Voller Herzblut ist auch Gottfried Böttger, wenn er am Klavier sitzt. Die Liebe zur Musik gibt ihm Halt. Den Halt, den er vor einigen Jahren fast verloren hat. "Es gibt immer Höhen und Tiefen im Leben", sagt der Musiker. "Die Tiefen können einen fertig machen, wenn man nicht an sich glaubt." Diese Motivation half ihm auch, als Ärzte im Herbst 2009 Blasenkrebs bei dem damals 59-jährigen feststellten. "Mit solch einer Tatsache konfrontiert zu sein, das ist hart", erinnert sich Böttger. "Aber man darf nicht den Fehler machen, alles einfach hinzunehmen. Man muss kämpfen. Das habe ich getan." Eine schwere Operation, drei Tage Intensivstation und drei Wochen Krankenhausaufenthalt hat der Musiker hinter sich gebracht. Allein hätte er das nicht geschafft, sagt er: "Meine Lebensgefährtin hat mir sehr viel Kraft gegeben." Aber nicht nur die liebevolle Unterstützung seiner Partnerin, sondern auch die Möglichkeit, im Krankenhaus Klavier zu spielen, habe ihn geheilt. "Schon nach ein paar Tagen wollten meine Hände wieder spielen.

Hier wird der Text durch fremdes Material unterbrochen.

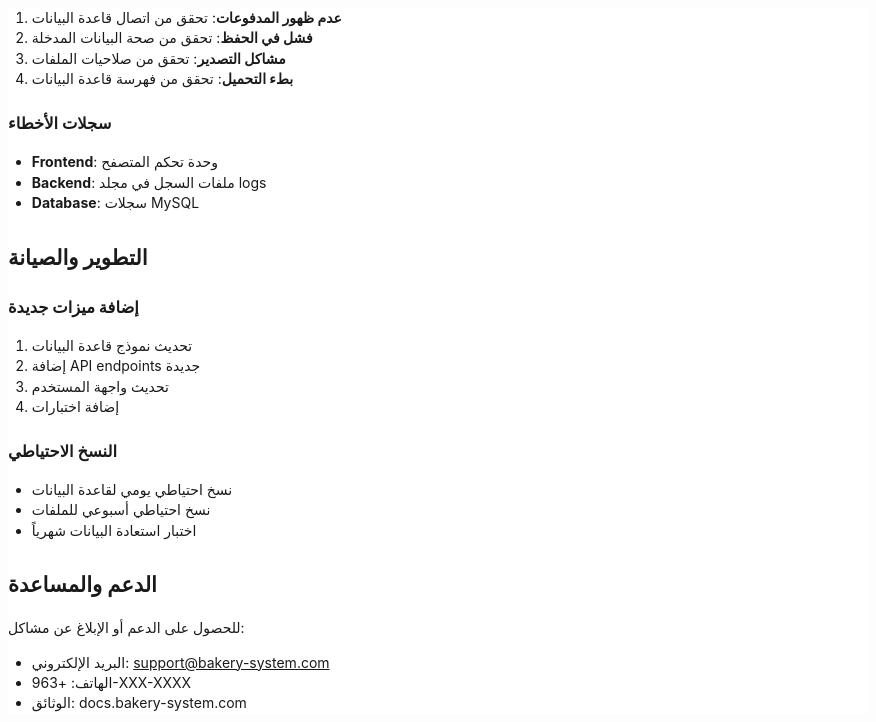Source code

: 1. **عدم ظهور المدفوعات**: تحقق من اتصال قاعدة البيانات
2. **فشل في الحفظ**: تحقق من صحة البيانات المدخلة
3. **مشاكل التصدير**: تحقق من صلاحيات الملفات
4. **بطء التحميل**: تحقق من فهرسة قاعدة البيانات

### سجلات الأخطاء

- **Frontend**: وحدة تحكم المتصفح
- **Backend**: ملفات السجل في مجلد logs
- **Database**: سجلات MySQL

## التطوير والصيانة

### إضافة ميزات جديدة

1. تحديث نموذج قاعدة البيانات
2. إضافة API endpoints جديدة
3. تحديث واجهة المستخدم
4. إضافة اختبارات

### النسخ الاحتياطي

- نسخ احتياطي يومي لقاعدة البيانات
- نسخ احتياطي أسبوعي للملفات
- اختبار استعادة البيانات شهرياً

## الدعم والمساعدة

للحصول على الدعم أو الإبلاغ عن مشاكل:

- البريد الإلكتروني: support@bakery-system.com
- الهاتف: +963-XXX-XXXX
- الوثائق: docs.bakery-system.com
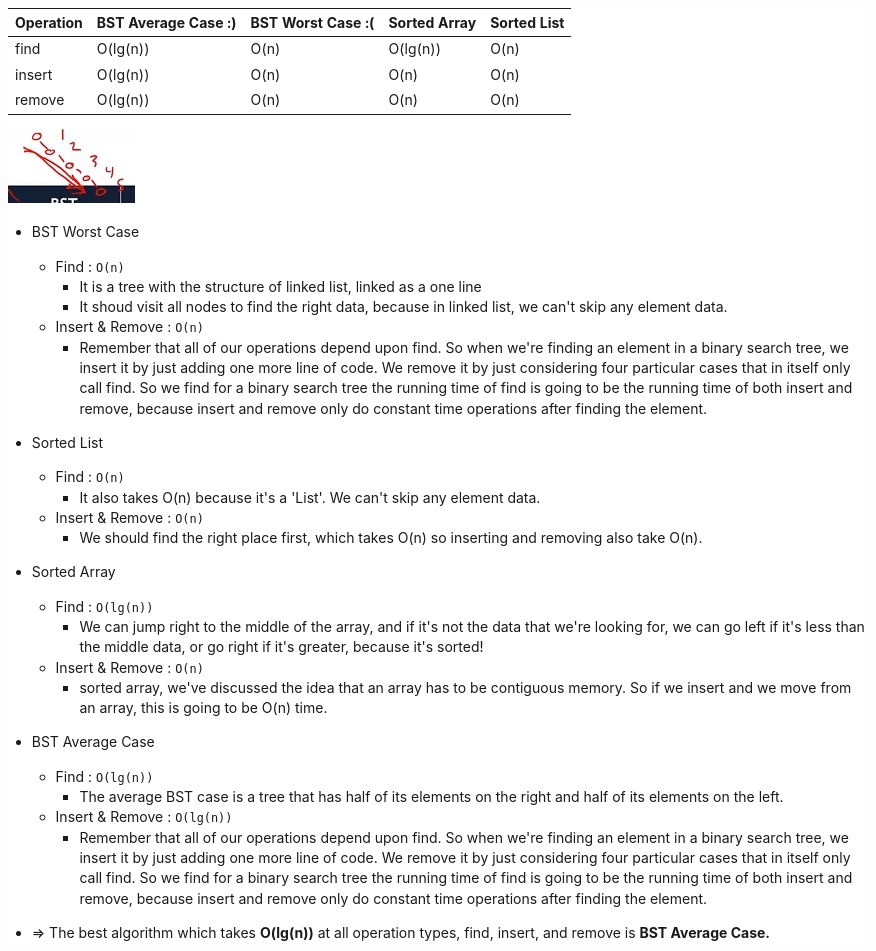 

| Operation | BST Average Case :) | BST Worst Case :( | Sorted Array | Sorted List |
| --------- | ------------------- | ----------------- | ------------ | ----------- |
| find      | O(lg(n))            | O(n)              | O(lg(n))     | O(n)        |
| insert    | O(lg(n))            | O(n)              | O(n)         | O(n)        |
| remove    | O(lg(n))            | O(n)              | O(n)         | O(n)        |

![ACSF46](/assets/img/post_img/ACSF/ACSF46.png)

- BST Worst Case
  - Find : `O(n)`
    - It is a tree with the structure of linked list, linked as a one line
    - It shoud visit all nodes to find the right data, because in linked list, we can't skip any element data. 
  - Insert & Remove : `O(n)`
    - Remember that all of our operations depend upon find. So when we're finding an element
      in a binary search tree, we insert it by just adding one more line of code. We remove it by just considering four particular cases that in itself only call find. So we find for a binary search
      tree the running time of find is going to be the running time of both insert and remove, because insert and remove only do constant time operations after finding the element.
- Sorted List
  - Find : `O(n)`
    - It also takes O(n) because it's a 'List'. We can't skip any element data.
  - Insert & Remove : `O(n)`
    - We should find the right place first, which takes O(n) so inserting and removing also take O(n).
- Sorted Array
  - Find : `O(lg(n))`
    - We can jump right to the middle of the array, and if it's not the data that we're looking for, we can go left if it's less than the middle data, or go right if it's greater, because it's sorted!
  - Insert & Remove : `O(n)`
    -  sorted array, we've discussed the idea that an array has to be contiguous memory. So if we insert and we move from an array, this is going to be O(n) time.

- BST Average Case
  - Find : `O(lg(n))`
    - The average BST case is a tree that has half of its elements on the right and half of its elements on the left. 
  - Insert & Remove : `O(lg(n))`
    - Remember that all of our operations depend upon find. So when we're finding an element
      in a binary search tree, we insert it by just adding one more line of code. We remove it by just considering four particular cases that in itself only call find. So we find for a binary search
      tree the running time of find is going to be the running time of both insert and remove, because insert and remove only do constant time operations after finding the element.

- => The best algorithm which takes **O(lg(n))** at all operation types, find, insert, and remove is **BST Average Case.**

Also hab ich mich auf die Suche nach einem Klavier gemacht. Gefunden habe ich einen Flügel, auf dem ich täglich um 16 Uhr ein Konzert für Patienten gegeben habe."
Vom Krebs geheilt und wieder top fit startet der leidenschaftliche Segler in Ahrensburg nun wieder voll durch. "Für die kommenden Monate sind einige Sessions geplant. Und es soll wieder Doppelkonzerte mit Axel Zwingenberger geben", verspricht Gottfried Böttger. "Vielleicht könnten wir in der Schlossstadt auch eine Musikreihe aufbauen."
Und was macht Gottfried Böttger, wenn er mal nicht gerade Musik macht? Dann genießt der begeisterte Radfahrer das Grün rings um die Schlossstadt. Er sagt: "Wir haben hier noch viel zu erkunden - und mit dem Fahrrad geht das besonders gut." Ab und zu zieht es den Segel-Fan aber auch ans Meer. Auf der Insel Römö tankt er dann Energie und fasst neue Gedanken für seine Musik. "Die Musik ist und bleibt meine große Leidenschaft", sagt Böttger. "Es ist einfach wunderbar, sie den Menschen nahe zu bringen."